Extracted records
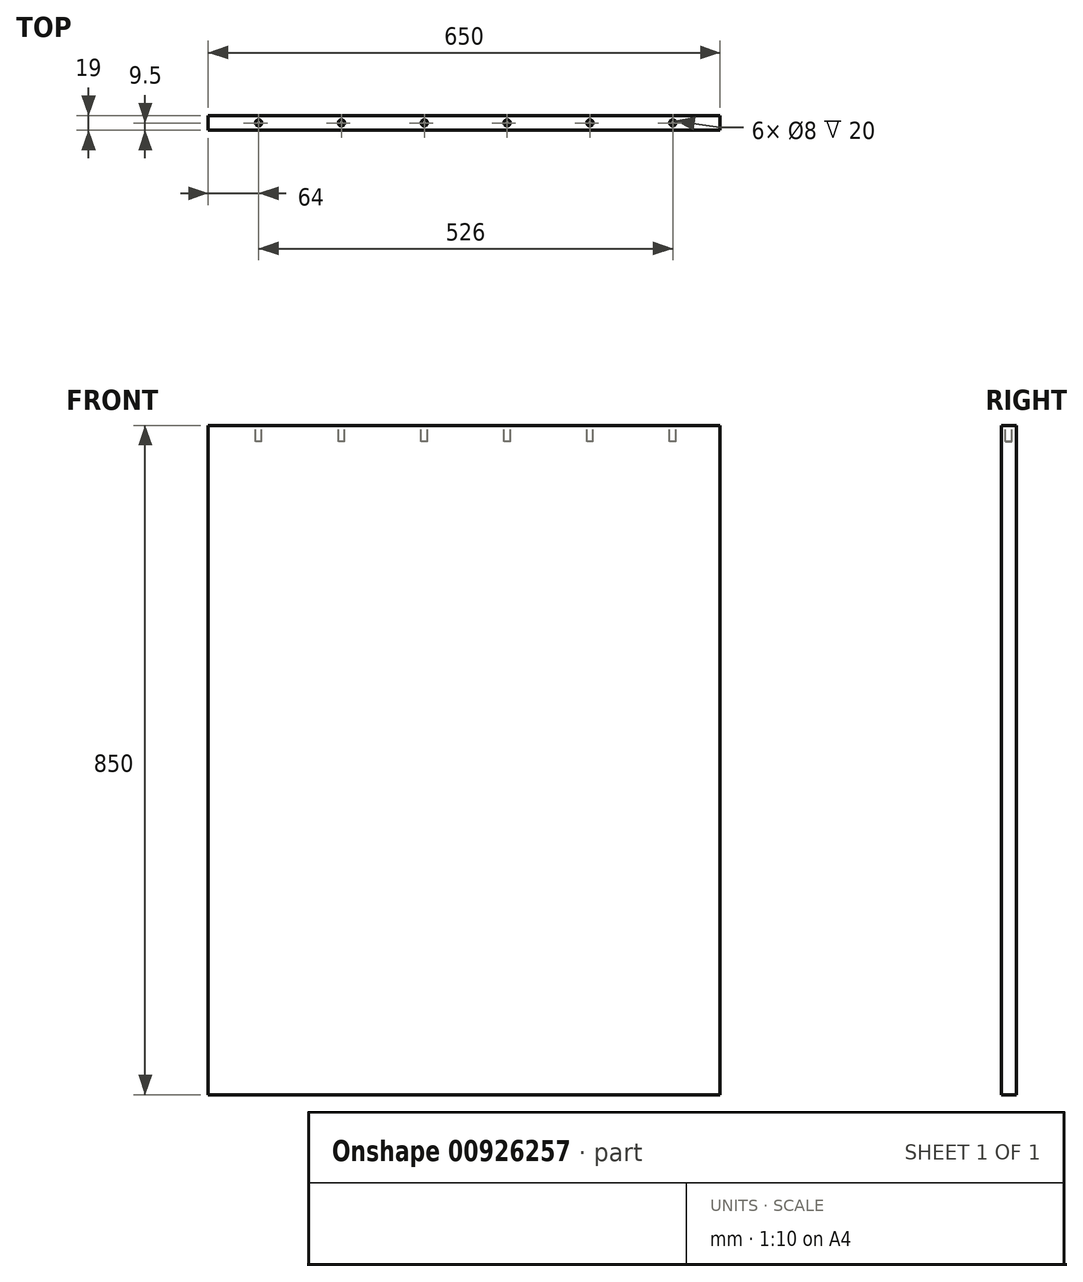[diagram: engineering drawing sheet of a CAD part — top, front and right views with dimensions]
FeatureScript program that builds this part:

* * *

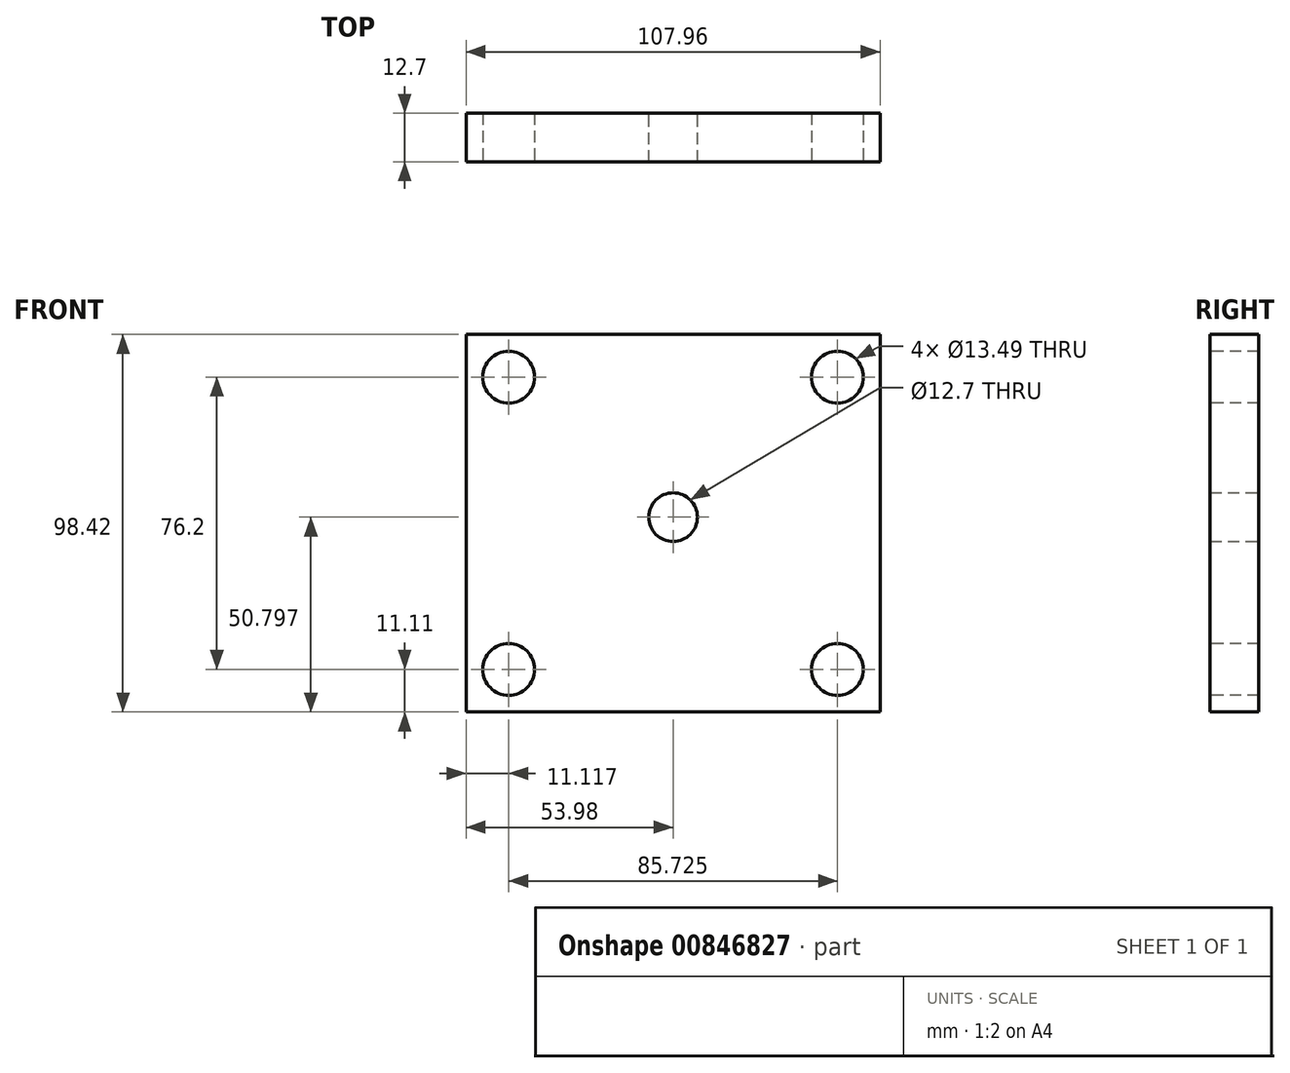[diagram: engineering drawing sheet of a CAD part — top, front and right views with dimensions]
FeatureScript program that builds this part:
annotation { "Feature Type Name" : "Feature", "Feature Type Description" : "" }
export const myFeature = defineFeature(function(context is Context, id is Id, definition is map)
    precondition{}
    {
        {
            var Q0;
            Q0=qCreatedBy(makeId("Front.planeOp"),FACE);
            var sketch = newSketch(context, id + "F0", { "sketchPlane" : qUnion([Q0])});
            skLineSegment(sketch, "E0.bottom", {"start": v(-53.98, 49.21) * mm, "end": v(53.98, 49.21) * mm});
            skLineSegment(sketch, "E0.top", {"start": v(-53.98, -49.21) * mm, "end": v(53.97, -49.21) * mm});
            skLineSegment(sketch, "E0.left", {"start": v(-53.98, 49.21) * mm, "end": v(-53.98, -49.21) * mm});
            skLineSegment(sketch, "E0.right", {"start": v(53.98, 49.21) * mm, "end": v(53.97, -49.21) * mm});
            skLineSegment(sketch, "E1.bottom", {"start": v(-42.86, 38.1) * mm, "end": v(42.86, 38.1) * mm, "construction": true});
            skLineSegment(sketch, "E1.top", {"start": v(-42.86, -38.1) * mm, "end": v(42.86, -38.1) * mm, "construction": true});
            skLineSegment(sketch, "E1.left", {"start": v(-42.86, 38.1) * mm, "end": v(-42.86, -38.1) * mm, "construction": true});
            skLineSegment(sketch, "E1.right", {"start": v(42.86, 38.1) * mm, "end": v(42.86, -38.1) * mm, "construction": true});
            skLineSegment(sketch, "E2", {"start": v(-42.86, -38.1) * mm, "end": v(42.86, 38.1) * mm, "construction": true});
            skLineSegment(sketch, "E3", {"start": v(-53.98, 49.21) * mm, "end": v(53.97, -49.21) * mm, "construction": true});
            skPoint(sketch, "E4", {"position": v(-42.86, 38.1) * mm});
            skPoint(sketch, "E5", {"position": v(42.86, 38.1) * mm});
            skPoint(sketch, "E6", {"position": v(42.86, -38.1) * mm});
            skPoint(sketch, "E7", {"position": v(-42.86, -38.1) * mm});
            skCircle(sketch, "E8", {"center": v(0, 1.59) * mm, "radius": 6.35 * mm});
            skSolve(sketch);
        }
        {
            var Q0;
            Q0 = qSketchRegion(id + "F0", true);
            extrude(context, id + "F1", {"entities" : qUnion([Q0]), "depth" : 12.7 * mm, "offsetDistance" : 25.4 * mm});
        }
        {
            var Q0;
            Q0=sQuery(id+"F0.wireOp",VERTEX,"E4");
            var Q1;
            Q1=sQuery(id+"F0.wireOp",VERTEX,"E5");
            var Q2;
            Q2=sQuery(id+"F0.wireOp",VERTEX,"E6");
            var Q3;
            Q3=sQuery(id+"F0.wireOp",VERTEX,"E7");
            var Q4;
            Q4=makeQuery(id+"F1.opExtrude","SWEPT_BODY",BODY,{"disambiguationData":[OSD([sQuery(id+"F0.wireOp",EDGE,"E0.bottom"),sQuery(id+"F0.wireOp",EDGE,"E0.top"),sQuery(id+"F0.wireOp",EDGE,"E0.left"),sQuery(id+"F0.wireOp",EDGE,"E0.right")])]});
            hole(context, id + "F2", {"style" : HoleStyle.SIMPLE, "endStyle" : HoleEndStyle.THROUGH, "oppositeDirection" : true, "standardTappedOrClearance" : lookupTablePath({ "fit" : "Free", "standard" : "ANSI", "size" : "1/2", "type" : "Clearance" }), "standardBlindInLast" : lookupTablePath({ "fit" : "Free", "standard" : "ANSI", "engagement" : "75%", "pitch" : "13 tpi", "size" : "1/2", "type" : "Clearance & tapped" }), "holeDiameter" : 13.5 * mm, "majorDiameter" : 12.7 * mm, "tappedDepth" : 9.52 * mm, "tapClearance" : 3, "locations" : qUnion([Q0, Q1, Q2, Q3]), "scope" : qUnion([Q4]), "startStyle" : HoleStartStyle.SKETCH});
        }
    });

---

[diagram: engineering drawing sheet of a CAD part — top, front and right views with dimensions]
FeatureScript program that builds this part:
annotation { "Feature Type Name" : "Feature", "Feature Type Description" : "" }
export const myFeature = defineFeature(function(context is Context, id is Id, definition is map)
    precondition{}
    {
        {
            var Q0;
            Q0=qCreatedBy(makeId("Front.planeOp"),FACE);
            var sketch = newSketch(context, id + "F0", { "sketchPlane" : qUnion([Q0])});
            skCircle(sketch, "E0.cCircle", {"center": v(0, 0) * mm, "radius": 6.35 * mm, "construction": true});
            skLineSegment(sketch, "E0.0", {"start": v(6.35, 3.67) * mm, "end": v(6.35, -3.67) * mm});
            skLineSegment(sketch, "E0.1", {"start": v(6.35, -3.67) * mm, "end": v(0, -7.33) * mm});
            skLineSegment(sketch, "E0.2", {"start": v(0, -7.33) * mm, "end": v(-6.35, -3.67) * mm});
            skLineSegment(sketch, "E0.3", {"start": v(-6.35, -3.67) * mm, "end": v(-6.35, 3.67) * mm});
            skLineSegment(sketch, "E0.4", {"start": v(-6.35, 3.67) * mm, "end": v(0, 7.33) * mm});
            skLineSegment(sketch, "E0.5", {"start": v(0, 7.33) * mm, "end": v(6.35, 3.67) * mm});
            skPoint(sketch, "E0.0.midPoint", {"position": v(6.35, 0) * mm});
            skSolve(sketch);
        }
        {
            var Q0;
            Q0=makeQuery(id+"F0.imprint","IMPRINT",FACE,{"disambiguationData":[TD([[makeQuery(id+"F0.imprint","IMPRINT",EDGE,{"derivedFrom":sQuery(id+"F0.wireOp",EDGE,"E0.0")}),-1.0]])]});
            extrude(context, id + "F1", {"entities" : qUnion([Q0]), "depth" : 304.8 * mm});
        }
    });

Task to carry out
Copy out each line of the entries above that contains the string "skPoint".

Result for this task
            skPoint(sketch, "E4", {"position": v(-42.86, 38.1) * mm});
            skPoint(sketch, "E5", {"position": v(42.86, 38.1) * mm});
            skPoint(sketch, "E6", {"position": v(42.86, -38.1) * mm});
            skPoint(sketch, "E7", {"position": v(-42.86, -38.1) * mm});
            skPoint(sketch, "E0.0.midPoint", {"position": v(6.35, 0) * mm});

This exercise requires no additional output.